CİZRE VE DİYARBAKIR’IN MESELESİ DEĞİL!
Bu asimilasyonun sadece bölge halkının sorunu olmadığını vurgulayan Karacabey, sözlerini şöyle sürdürdü: “Kimsenin bir topluma ait değerler sistemini bu kadar kolay yok etmeye hakkı yok. Çünkü onula nefes alıyor, onunla yaşıyor. Bu kadar baskın olanın her alanı ele geçirme arzusu, bizi tek renkli, gri, sevimsiz ve hepimizin mutsuz olduğu bir ülkede yaşamaya mahrum bırakıyor. Bu sadece Cizre’nin, Batman’ın, Diyarbakır’ın meselesi değil. Bundan biz de mutlu değiliz. ”
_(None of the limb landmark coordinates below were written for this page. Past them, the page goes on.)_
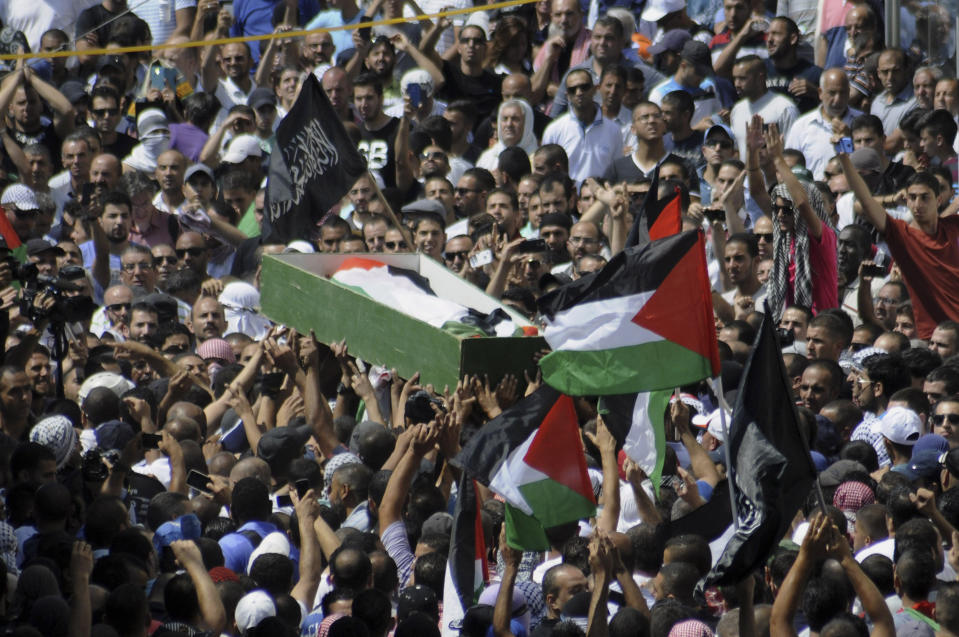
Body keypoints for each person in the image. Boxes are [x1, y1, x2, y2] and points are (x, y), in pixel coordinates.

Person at [838, 148, 959, 340]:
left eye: (924, 197)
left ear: (939, 200)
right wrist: (844, 160)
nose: (917, 204)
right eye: (912, 197)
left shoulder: (953, 226)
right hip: (927, 340)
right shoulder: (901, 234)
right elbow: (866, 202)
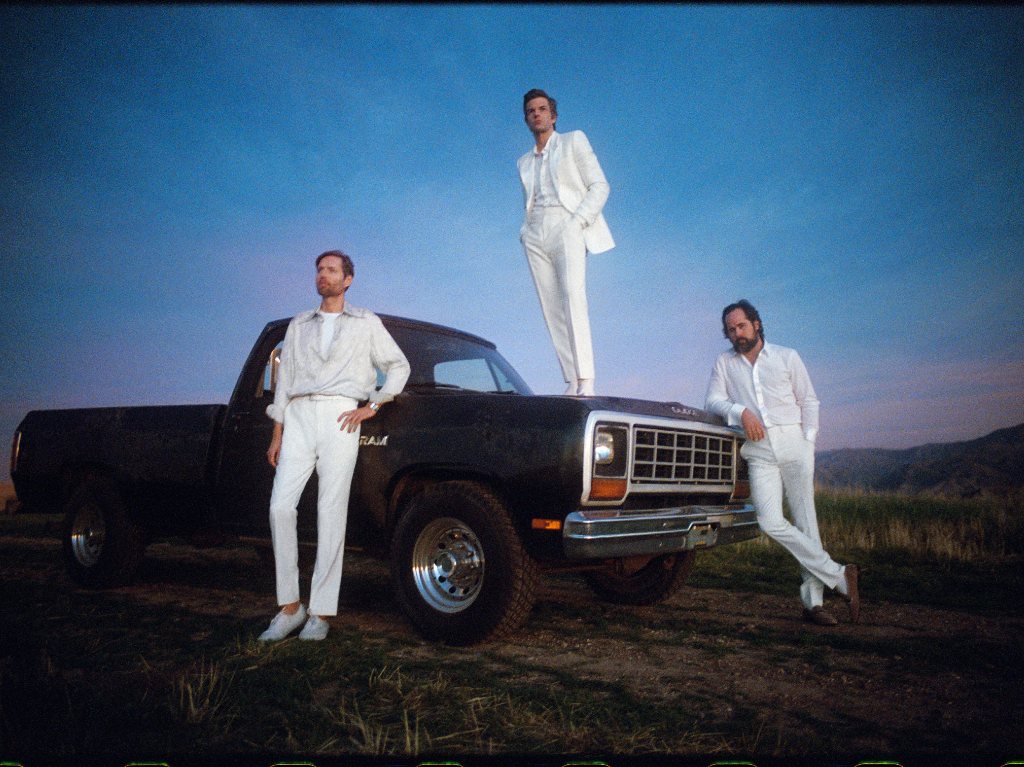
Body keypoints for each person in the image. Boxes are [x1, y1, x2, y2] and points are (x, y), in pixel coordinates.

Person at [258, 250, 410, 642]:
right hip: (298, 417)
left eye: (330, 270)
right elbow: (285, 381)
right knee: (279, 508)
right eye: (318, 270)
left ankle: (321, 613)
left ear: (348, 280)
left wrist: (373, 405)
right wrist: (277, 434)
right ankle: (290, 607)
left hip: (341, 415)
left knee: (330, 510)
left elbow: (398, 365)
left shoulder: (365, 322)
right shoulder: (299, 324)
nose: (322, 276)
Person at [705, 300, 860, 626]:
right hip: (758, 449)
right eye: (731, 330)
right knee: (768, 520)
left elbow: (809, 400)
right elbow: (713, 401)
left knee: (806, 522)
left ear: (756, 324)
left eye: (742, 326)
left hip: (795, 445)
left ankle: (813, 604)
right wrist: (741, 412)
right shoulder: (724, 363)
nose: (737, 334)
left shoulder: (787, 356)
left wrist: (809, 441)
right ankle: (840, 575)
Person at [517, 88, 614, 397]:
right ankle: (572, 379)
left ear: (553, 115)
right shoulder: (523, 162)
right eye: (531, 110)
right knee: (551, 307)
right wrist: (525, 230)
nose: (536, 113)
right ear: (527, 119)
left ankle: (587, 379)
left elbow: (600, 185)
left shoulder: (574, 141)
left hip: (567, 223)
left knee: (573, 297)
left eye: (542, 108)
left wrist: (577, 222)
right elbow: (530, 201)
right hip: (535, 232)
‘TEK TİPE HAPSETME ANLAYIŞI’
Karacabey, bölgedeki hafızanın silinmek istemesine karşılık tepkisini şu sözlerle ifade etti: “Geçmiş bu kadar vandalca, isteyerek, bilerek yok edildiğinde, diyorsun ki ‘ben fethettim burayı sana ait her şeyi ortadan kaldırıyorum ve sen bu yıkıntılar arasında şarkını da söyleme, ben buradan başka bir hikayeyi anlatacağım.’ Ne hikayesi anlatacaksın? Anlatacak bir hikayemiz yok bizim, kalmadı. Ortak bir hikayemiz yok. Bırakın millet kendi hikayelerini anlatsın. Ne olabilir ki? Ruhumuzu, kültürel dokuyu aşındırarak, hepimizi tek tipin içinde hapsetme anlayışları var. Ülkeyi cezaevine dönüştürme içerisindeler.”
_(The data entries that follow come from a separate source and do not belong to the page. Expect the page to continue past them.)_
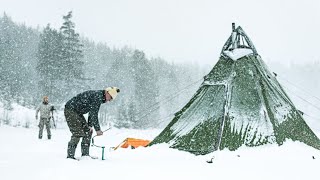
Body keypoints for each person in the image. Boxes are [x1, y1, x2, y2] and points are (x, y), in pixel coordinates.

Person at [64, 87, 120, 159]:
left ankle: (85, 155)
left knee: (88, 131)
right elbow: (94, 114)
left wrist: (90, 125)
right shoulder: (97, 96)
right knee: (77, 133)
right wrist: (98, 129)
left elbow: (91, 112)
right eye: (110, 97)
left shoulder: (99, 96)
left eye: (112, 99)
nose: (110, 100)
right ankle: (70, 156)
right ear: (107, 92)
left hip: (77, 112)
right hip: (70, 110)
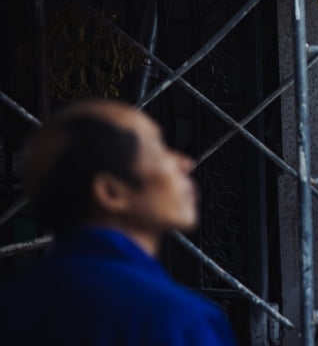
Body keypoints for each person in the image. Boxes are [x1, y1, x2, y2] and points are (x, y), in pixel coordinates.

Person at [0, 99, 236, 345]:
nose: (186, 163)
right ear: (111, 192)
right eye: (160, 150)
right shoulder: (176, 319)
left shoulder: (11, 306)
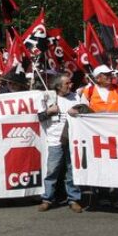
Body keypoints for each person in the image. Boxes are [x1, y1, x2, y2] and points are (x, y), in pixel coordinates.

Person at [37, 74, 88, 213]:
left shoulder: (75, 97)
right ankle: (47, 199)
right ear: (58, 86)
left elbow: (86, 111)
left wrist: (78, 111)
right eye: (67, 83)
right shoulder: (48, 97)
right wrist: (49, 111)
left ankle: (74, 199)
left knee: (72, 170)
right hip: (55, 140)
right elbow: (39, 117)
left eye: (70, 83)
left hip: (73, 140)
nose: (70, 85)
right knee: (52, 170)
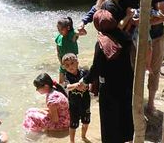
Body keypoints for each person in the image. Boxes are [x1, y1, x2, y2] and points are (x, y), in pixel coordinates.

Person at [71, 10, 134, 143]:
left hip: (109, 87)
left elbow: (96, 67)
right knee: (124, 116)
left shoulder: (102, 43)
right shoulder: (126, 37)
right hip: (127, 84)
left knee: (109, 121)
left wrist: (85, 81)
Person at [62, 53, 91, 143]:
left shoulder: (84, 72)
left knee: (86, 122)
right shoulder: (66, 75)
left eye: (72, 63)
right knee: (73, 124)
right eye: (67, 65)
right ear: (64, 67)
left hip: (85, 102)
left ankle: (83, 136)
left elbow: (90, 83)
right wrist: (77, 85)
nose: (70, 66)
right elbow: (67, 86)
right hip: (74, 104)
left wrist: (88, 86)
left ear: (77, 62)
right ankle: (72, 141)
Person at [56, 16, 80, 84]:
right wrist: (61, 63)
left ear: (68, 28)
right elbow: (58, 52)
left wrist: (78, 31)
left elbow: (80, 33)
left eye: (61, 29)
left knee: (75, 80)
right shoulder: (58, 37)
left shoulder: (71, 35)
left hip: (72, 62)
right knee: (61, 82)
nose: (59, 31)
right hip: (63, 63)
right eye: (58, 29)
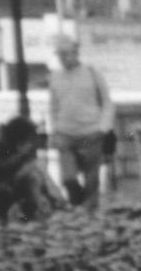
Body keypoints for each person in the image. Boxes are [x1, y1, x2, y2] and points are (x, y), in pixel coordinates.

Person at [45, 38, 114, 208]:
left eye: (66, 54)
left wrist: (103, 127)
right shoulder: (55, 76)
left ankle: (88, 212)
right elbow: (53, 106)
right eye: (60, 55)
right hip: (65, 133)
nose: (63, 58)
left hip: (91, 131)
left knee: (92, 178)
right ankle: (78, 204)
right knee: (68, 178)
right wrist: (54, 130)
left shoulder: (92, 73)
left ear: (76, 53)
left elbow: (107, 102)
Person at [0, 115, 54, 225]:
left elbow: (29, 159)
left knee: (34, 175)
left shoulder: (13, 137)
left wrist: (25, 158)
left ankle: (35, 213)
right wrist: (21, 155)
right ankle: (32, 215)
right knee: (31, 178)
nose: (30, 141)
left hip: (6, 179)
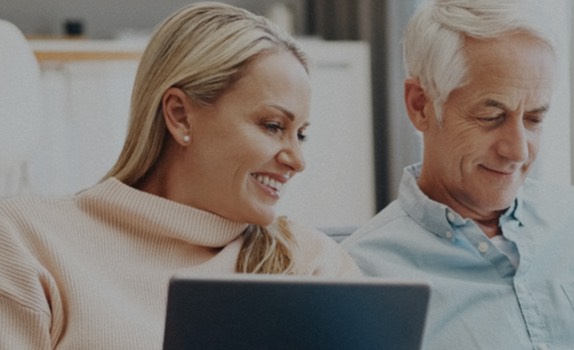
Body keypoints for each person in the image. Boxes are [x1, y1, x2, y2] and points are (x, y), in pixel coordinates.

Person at [0, 3, 360, 349]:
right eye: (272, 126)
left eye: (301, 134)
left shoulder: (312, 264)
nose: (297, 160)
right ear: (179, 116)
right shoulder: (28, 241)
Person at [340, 0, 574, 349]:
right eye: (491, 117)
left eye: (534, 119)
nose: (518, 151)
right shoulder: (362, 275)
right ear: (421, 105)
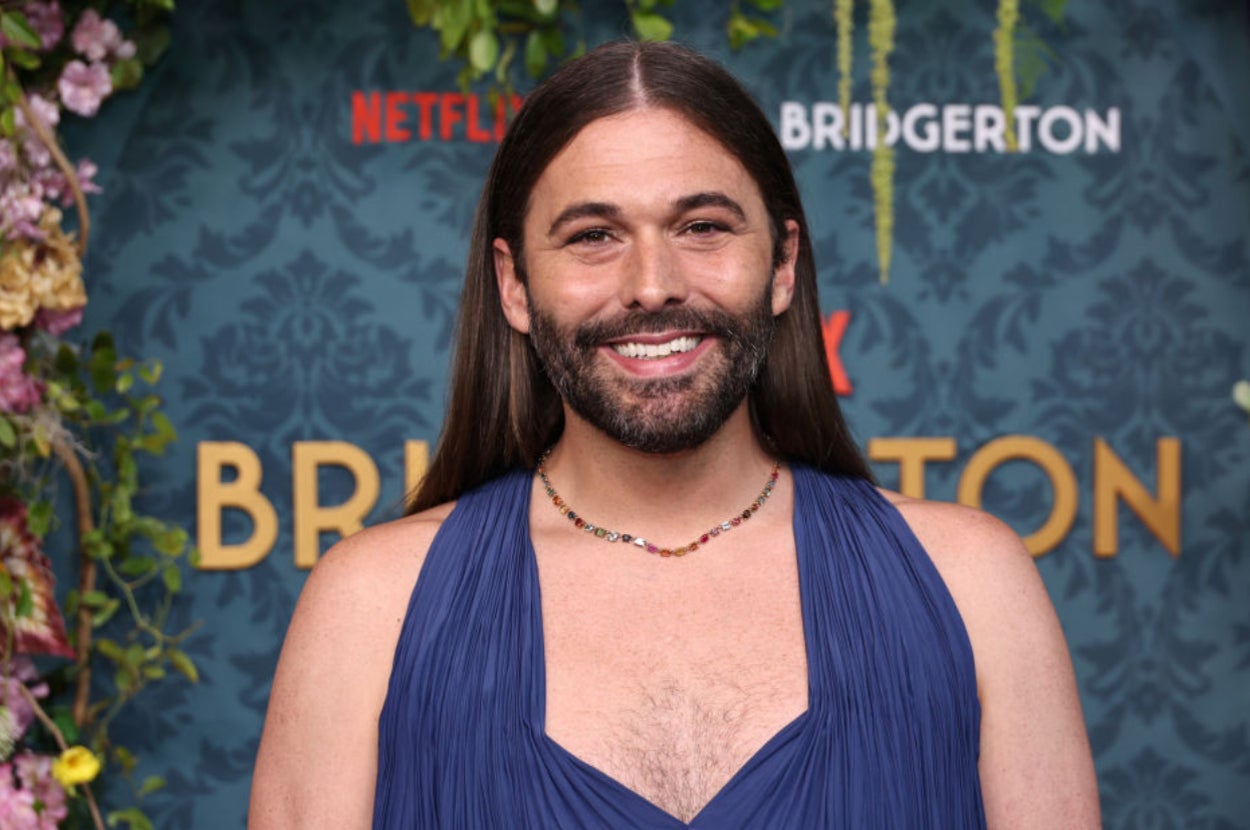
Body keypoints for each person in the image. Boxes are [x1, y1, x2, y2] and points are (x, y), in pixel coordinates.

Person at [249, 40, 1100, 829]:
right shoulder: (370, 608)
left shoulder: (973, 584)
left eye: (702, 227)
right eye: (592, 237)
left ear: (782, 265)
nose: (652, 285)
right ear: (513, 286)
‘BİRBİRİMİZE SAHİP ÇIKMALIYIZ’
Dayanışmanın önemine değinen Karacabey, sözlerini şöyle tamamladı: “Bir şeyi yok edemezsiniz. Uğraşırsınız, didinirsiniz sonra bir bakarsınız, yok ettiğiniz yerden daha güçlü bir ses çıkar. Burada o sıcacık dayanışmayı, insanların birbiriyle kurduğu ilişkiyi gördüm. Her şeye rağmen çok sabırlı bir şekilde direndiklerini görüyorum. Dolayısıyla yapacağımız tek şey birbirimize sahip çıkmak ve o sesin kesilmemesi için uğraşmak.”